Regresamos a la pequeña población de Bambú tras recorrer el río Yorkín, dejando atrás la comunidad Bribri en la que habíamos participado en diversas actividades de turismo rural comunitario. En Bambú nos esperaba el mismo conductor que nos había traído hasta allí dos días antes para coger el bote. Sinceramente sentía como si hubiera pasado más tiempo. Con nosotros venía el hijo mayor de Prisca, aunque él se bajaría en un pueblo a mitad de camino. Poco después de que él se bajara del minibús, paramos en un supermercado para comprar algo de comida ya que la cena de esa noche no estaba incluida en el paquete. No tardamos mucho en llegar a nuestro nuevo destino: Casa Calateas, una posada rural con mucho encanto en pleno bosque, cerca de la comunidad Carbón Dos.

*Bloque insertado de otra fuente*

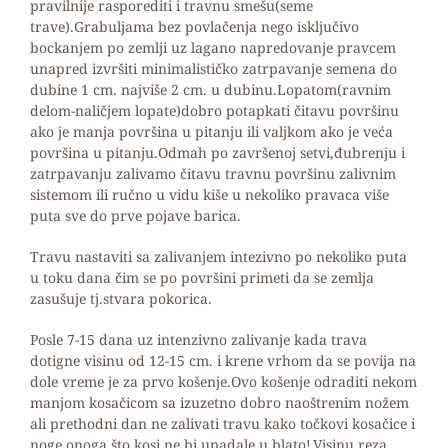
pravilnije rasporediti i travnu smešu(seme
trave).Grabuljama bez povlačenja nego isključivo
bockanjem po zemlji uz lagano napredovanje pravcem
unapred izvršiti minimalističko zatrpavanje semena do
dubine 1 cm. najviše 2 cm. u dubinu.Lopatom(ravnim
delom-naličjem lopate)dobro potapkati čitavu površinu
ako je manja površina u pitanju ili valjkom ako je veća
površina u pitanju.Odmah po završenoj setvi,đubrenju i
zatrpavanju zalivamo čitavu travnu površinu zalivnim
sistemom ili ručno u vidu kiše u nekoliko pravaca više
puta sve do prve pojave barica.
Travu nastaviti sa zalivanjem intezivno po nekoliko puta
u toku dana čim se po površini primeti da se zemlja
zasušuje tj.stvara pokorica.
Posle 7-15 dana uz intenzivno zalivanje kada trava
dotigne visinu od 12-15 cm. i krene vrhom da se povija na
dole vreme je za prvo košenje.Ovo košenje odraditi nekom
manjom kosačicom sa izuzetno dobro naoštrenim nožem
ali prethodni dan ne zalivati travu kako točkovi kosačice i
noge onoga što kosi ne bi upadale u blato!.Visinu reza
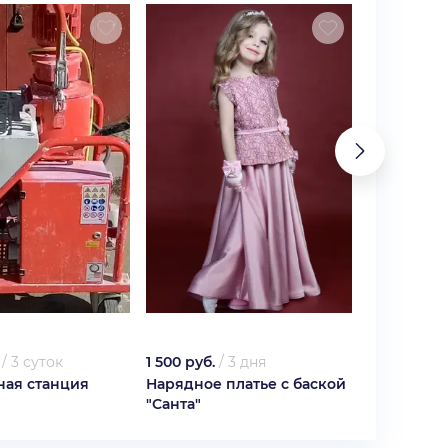
/
3 суток
1 500 руб.
/
3 дня
1 500 руб.
ная станция
Нарядное платье с баской
Нарядное 
"Санта"
шнуровке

Allí nos esperaba Luis, el dueño de Casa Calateas, una persona que desde el primer momento nos inspiró confianza y con el que en poco tiempo hicimos una buena amistad. Su gran sentido del humor y sus casi constantes bromas, nos hicieron reír mucho durante nuestra estancia y sentirnos tan cómodos con él como si fuera un amigo de toda la vida. Allí había una mesa de ping-pong que se convirtió en el vicio de mis amigos durante aquellos dos días, y Luis tampoco se quedaba corto. Todo empezó porque queríamos salir a hacer una caminata nocturna pero se puso a llover bastante fuerte. Mientras esperábamos a que parara, nos pusimos a jugar al ping-pong, y aquello fue ya nuestra perdición (bueno, la mía no tanto, pero sí la de mis amigos que ya no podían desengancharse). Yo aquella primera noche estaba más interesada en explorar aquel precioso hotel rural rodeado de bosque.